Plasmonic modes in metal nanostructures enable light confinement at subwavelength scales. This field confinement is important for exploring the possibilities of nanotechnology in miniaturization of optics as well as for the advancement of optoelectronic devices, such as photodetectors, photovoltaics, and light-emitting diodes. This expanding plasmonic applications, makes it necessary to have fundamental understanding about the plasmon coupled system which has not yet been completely understood. In this dissertation, the optical interactions between resonant plasmonic nanoparticles and polarizable substrates (semiconductor and metal) have been investigated by analyzing the scattering properties of the plasmonic nanoparticles and the photoluminescence (PL) of emitters embedded inside semiconductor substrate.
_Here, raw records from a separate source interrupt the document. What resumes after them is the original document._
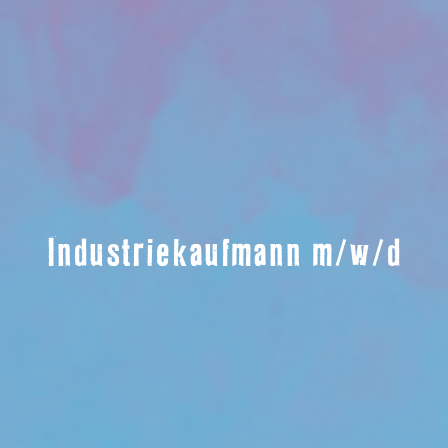
Industriekaufmann m/w/d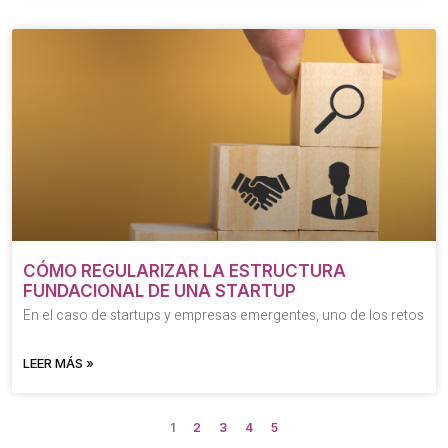
CÓMO REGULARIZAR LA ESTRUCTURA
FUNDACIONAL DE UNA STARTUP
En el caso de startups y empresas emergentes, uno de los retos
LEER MÁS »
1
2
3
4
5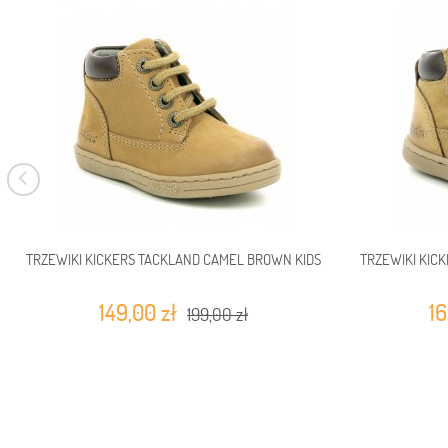
TRZEWIKI KICKERS TACKLAND CAMEL BROWN KIDS
TRZEWIKI KIC
149,00 zł
16
199,00 zł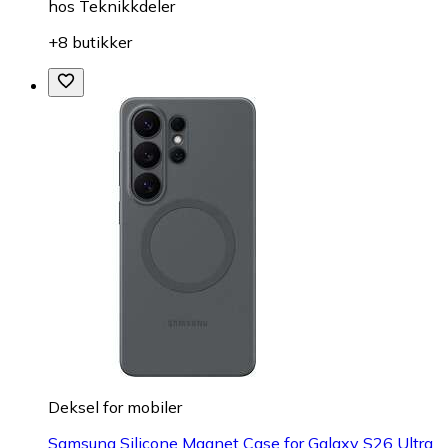
hos
Teknikkdeler
+8 butikker
Deksel for mobiler
Samsung Silicone Magnet Case for Galaxy S26 Ultra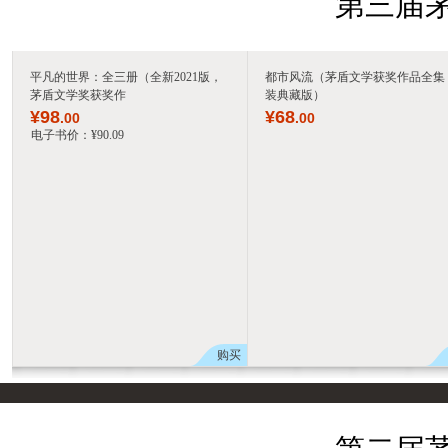
第三届茅
平凡的世界：全三册（全新2021版，
都市风流（茅盾文学获奖作品全集
茅盾文学奖获奖作
装典藏版）
¥
98
¥
68
.00
.00
电子书价：
¥
90
.09
购买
Plasmon enhanced carrier generation and photon emission are investigated by monitoring the PL intensity enhancement at room temperature, by coupling colloidal gold nanorods (AuNRs) to InAs QDs, embedded in InGaAs/GaAs quantum well. The length scales of the near-field confinement, carrier diffusion, and excitation energy transfer to the metal surface, have been determined systematically both experimentally and theoretically by controlling the GaAs capping layer thickness with sub-nanometer accuracy. After establishing the distance dependency, the temperature dependence of the plasmon enhanced carrier generation and photon emission are studied by analyzing QDs PL for representative samples. We demonstrate the possibility of obtaining precise control at atomic length scale and uniform conformal deposition of Al2O3 dielectric spacer layer using atomic layer deposition. Super-resolved optical interaction has been demonstrated for the metallic gold particle-film system separated by Al2O3 spacer layer.